### TASK TO CARRY OUT
Retype each line of the material below word for word; pictures stay out.

### DATASET RECORDS
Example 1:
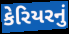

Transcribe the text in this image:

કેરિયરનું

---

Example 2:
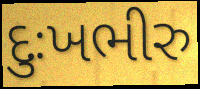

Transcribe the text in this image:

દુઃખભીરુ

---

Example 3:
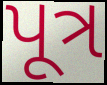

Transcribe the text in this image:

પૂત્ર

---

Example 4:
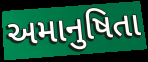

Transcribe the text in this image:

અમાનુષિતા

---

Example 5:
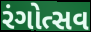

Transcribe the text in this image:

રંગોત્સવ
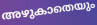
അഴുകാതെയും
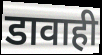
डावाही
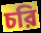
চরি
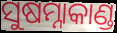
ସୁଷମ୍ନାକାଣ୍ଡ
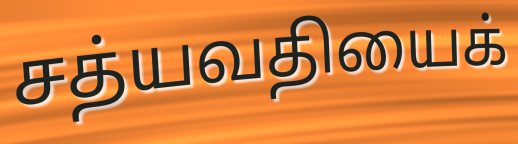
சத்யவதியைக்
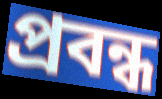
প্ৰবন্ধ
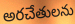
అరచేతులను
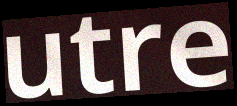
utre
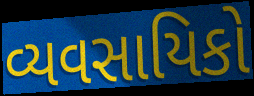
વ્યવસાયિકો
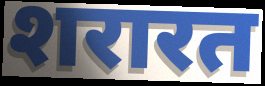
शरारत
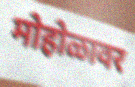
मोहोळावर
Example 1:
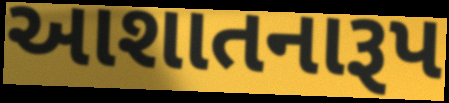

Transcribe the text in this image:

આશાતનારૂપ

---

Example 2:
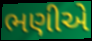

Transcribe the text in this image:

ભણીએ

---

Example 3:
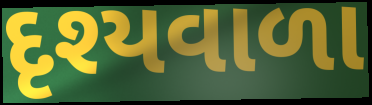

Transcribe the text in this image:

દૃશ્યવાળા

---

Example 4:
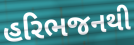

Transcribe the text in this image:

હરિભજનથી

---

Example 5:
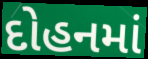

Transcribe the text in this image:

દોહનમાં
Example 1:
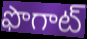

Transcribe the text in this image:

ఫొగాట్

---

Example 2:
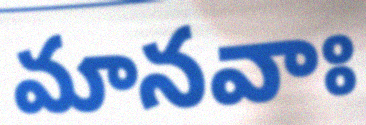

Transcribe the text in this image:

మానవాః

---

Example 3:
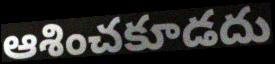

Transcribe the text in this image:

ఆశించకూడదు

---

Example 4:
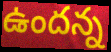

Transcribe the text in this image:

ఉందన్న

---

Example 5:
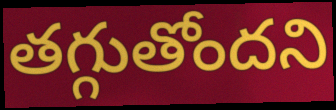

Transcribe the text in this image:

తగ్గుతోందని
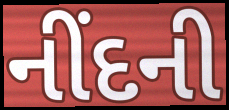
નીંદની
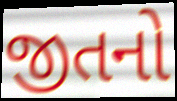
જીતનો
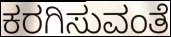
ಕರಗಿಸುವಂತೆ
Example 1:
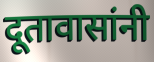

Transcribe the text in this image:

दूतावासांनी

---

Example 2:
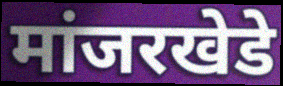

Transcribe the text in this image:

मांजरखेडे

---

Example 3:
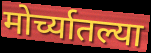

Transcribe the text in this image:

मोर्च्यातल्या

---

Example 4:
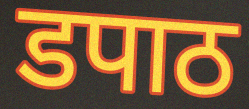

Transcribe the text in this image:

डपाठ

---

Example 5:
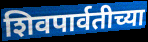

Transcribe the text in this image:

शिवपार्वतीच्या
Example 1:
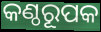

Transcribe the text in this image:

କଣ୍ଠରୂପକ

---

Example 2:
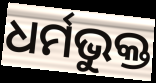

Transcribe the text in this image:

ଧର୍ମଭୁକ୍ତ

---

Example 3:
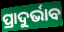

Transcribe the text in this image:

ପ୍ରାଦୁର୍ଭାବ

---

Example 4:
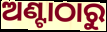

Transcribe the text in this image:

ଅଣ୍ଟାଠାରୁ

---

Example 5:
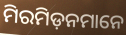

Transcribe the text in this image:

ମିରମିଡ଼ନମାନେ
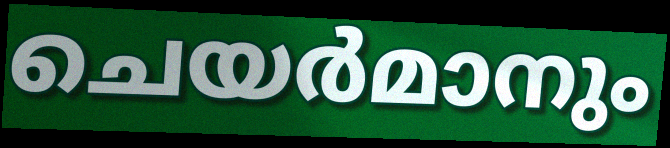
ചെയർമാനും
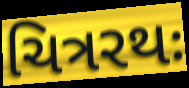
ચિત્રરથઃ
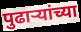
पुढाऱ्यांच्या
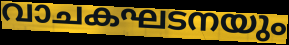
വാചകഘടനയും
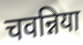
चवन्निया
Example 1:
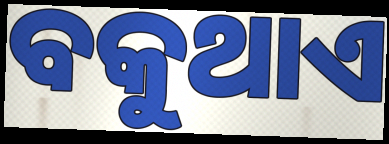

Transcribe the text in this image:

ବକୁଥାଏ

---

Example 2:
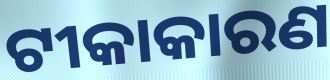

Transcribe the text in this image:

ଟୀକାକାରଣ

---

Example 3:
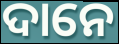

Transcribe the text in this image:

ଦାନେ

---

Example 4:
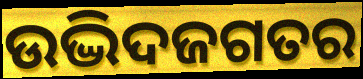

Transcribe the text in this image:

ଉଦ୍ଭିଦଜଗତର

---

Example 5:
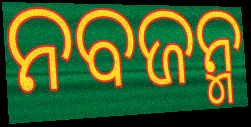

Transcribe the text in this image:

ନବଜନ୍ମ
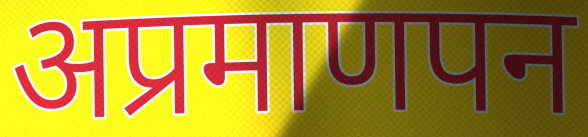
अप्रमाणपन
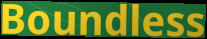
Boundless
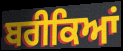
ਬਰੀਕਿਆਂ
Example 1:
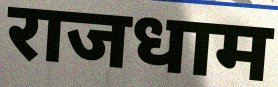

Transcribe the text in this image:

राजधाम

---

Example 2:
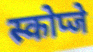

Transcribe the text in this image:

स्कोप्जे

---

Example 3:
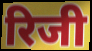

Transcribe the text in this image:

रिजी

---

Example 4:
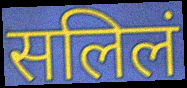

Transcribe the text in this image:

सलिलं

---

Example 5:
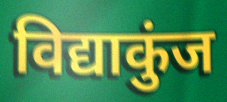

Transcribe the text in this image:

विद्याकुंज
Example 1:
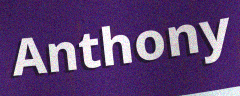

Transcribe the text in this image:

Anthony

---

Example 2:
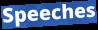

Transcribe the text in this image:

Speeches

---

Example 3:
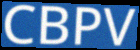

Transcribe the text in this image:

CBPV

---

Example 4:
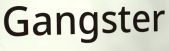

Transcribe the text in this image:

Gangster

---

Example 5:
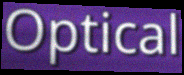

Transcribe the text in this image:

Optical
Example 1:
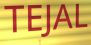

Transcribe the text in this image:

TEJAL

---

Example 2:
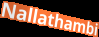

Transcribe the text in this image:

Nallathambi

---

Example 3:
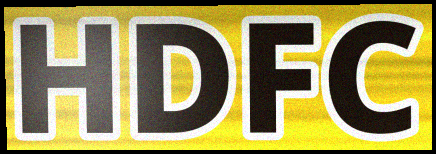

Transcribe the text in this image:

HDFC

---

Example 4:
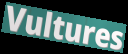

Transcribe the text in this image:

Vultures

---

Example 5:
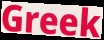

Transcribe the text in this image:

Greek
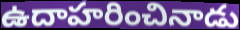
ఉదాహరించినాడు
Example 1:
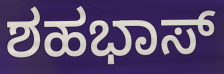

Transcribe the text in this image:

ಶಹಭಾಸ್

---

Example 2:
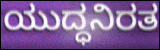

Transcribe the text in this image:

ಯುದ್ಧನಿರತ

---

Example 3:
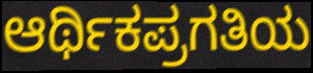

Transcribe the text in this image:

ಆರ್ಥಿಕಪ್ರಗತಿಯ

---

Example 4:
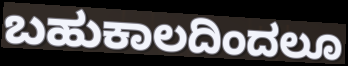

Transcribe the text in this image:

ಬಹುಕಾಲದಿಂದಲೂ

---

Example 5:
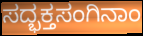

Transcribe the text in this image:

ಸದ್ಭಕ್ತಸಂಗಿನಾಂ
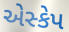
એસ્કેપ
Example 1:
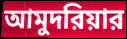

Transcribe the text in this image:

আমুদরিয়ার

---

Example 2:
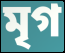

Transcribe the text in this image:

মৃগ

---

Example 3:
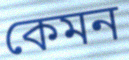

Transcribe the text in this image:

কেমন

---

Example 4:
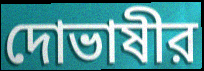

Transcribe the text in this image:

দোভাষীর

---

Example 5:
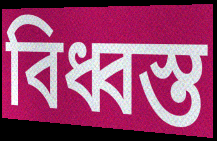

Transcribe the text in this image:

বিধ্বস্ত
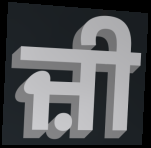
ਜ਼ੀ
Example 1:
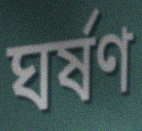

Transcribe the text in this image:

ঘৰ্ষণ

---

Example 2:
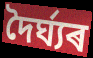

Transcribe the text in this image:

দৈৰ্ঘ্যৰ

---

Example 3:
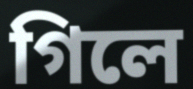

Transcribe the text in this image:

### EXERCISE SOLUTION
Example 1:

Transcribe the text in this image:

કેરિયરનું

---

Example 2:

Transcribe the text in this image:

દુઃખભીરુ

---

Example 3:

Transcribe the text in this image:

પૂત્ર

---

Example 4:

Transcribe the text in this image:

અમાનુષિતા

---

Example 5:

Transcribe the text in this image:

રંગોત્સવ
അഴുകാതെയും
डावाही
চরি
ସୁଷମ୍ନାକାଣ୍ଡ
சத்யவதியைக்
প্ৰবন্ধ
అరచేతులను
utre
વ્યવસાયિકો
शरारत
मोहोळावर
Example 1:

Transcribe the text in this image:

આશાતનારૂપ

---

Example 2:

Transcribe the text in this image:

ભણીએ

---

Example 3:

Transcribe the text in this image:

દૃશ્યવાળા

---

Example 4:

Transcribe the text in this image:

હરિભજનથી

---

Example 5:

Transcribe the text in this image:

દોહનમાં
Example 1:

Transcribe the text in this image:

ఫొగాట్

---

Example 2:

Transcribe the text in this image:

మానవాః

---

Example 3:

Transcribe the text in this image:

ఆశించకూడదు

---

Example 4:

Transcribe the text in this image:

ఉందన్న

---

Example 5:

Transcribe the text in this image:

తగ్గుతోందని
નીંદની
જીતનો
ಕರಗಿಸುವಂತೆ
Example 1:

Transcribe the text in this image:

दूतावासांनी

---

Example 2:

Transcribe the text in this image:

मांजरखेडे

---

Example 3:

Transcribe the text in this image:

मोर्च्यातल्या

---

Example 4:

Transcribe the text in this image:

डपाठ

---

Example 5:

Transcribe the text in this image:

शिवपार्वतीच्या
Example 1:

Transcribe the text in this image:

କଣ୍ଠରୂପକ

---

Example 2:

Transcribe the text in this image:

ଧର୍ମଭୁକ୍ତ

---

Example 3:

Transcribe the text in this image:

ପ୍ରାଦୁର୍ଭାବ

---

Example 4:

Transcribe the text in this image:

ଅଣ୍ଟାଠାରୁ

---

Example 5:

Transcribe the text in this image:

ମିରମିଡ଼ନମାନେ
ചെയർമാനും
ચિત્રરથઃ
पुढाऱ्यांच्या
വാചകഘടനയും
चवन्निया
Example 1:

Transcribe the text in this image:

ବକୁଥାଏ

---

Example 2:

Transcribe the text in this image:

ଟୀକାକାରଣ

---

Example 3:

Transcribe the text in this image:

ଦାନେ

---

Example 4:

Transcribe the text in this image:

ଉଦ୍ଭିଦଜଗତର

---

Example 5:

Transcribe the text in this image:

ନବଜନ୍ମ
अप्रमाणपन
Boundless
ਬਰੀਕਿਆਂ
Example 1:

Transcribe the text in this image:

राजधाम

---

Example 2:

Transcribe the text in this image:

स्कोप्जे

---

Example 3:

Transcribe the text in this image:

रिजी

---

Example 4:

Transcribe the text in this image:

सलिलं

---

Example 5:

Transcribe the text in this image:

विद्याकुंज
Example 1:

Transcribe the text in this image:

Anthony

---

Example 2:

Transcribe the text in this image:

Speeches

---

Example 3:

Transcribe the text in this image:

CBPV

---

Example 4:

Transcribe the text in this image:

Gangster

---

Example 5:

Transcribe the text in this image:

Optical
Example 1:

Transcribe the text in this image:

TEJAL

---

Example 2:

Transcribe the text in this image:

Nallathambi

---

Example 3:

Transcribe the text in this image:

HDFC

---

Example 4:

Transcribe the text in this image:

Vultures

---

Example 5:

Transcribe the text in this image:

Greek
ఉదాహరించినాడు
Example 1:

Transcribe the text in this image:

ಶಹಭಾಸ್

---

Example 2:

Transcribe the text in this image:

ಯುದ್ಧನಿರತ

---

Example 3:

Transcribe the text in this image:

ಆರ್ಥಿಕಪ್ರಗತಿಯ

---

Example 4:

Transcribe the text in this image:

ಬಹುಕಾಲದಿಂದಲೂ

---

Example 5:

Transcribe the text in this image:

ಸದ್ಭಕ್ತಸಂಗಿನಾಂ
એસ્કેપ
Example 1:

Transcribe the text in this image:

আমুদরিয়ার

---

Example 2:

Transcribe the text in this image:

মৃগ

---

Example 3:

Transcribe the text in this image:

কেমন

---

Example 4:

Transcribe the text in this image:

দোভাষীর

---

Example 5:

Transcribe the text in this image:

বিধ্বস্ত
ਜ਼ੀ
Example 1:

Transcribe the text in this image:

ঘৰ্ষণ

---

Example 2:

Transcribe the text in this image:

দৈৰ্ঘ্যৰ

---

Example 3:

Transcribe the text in this image:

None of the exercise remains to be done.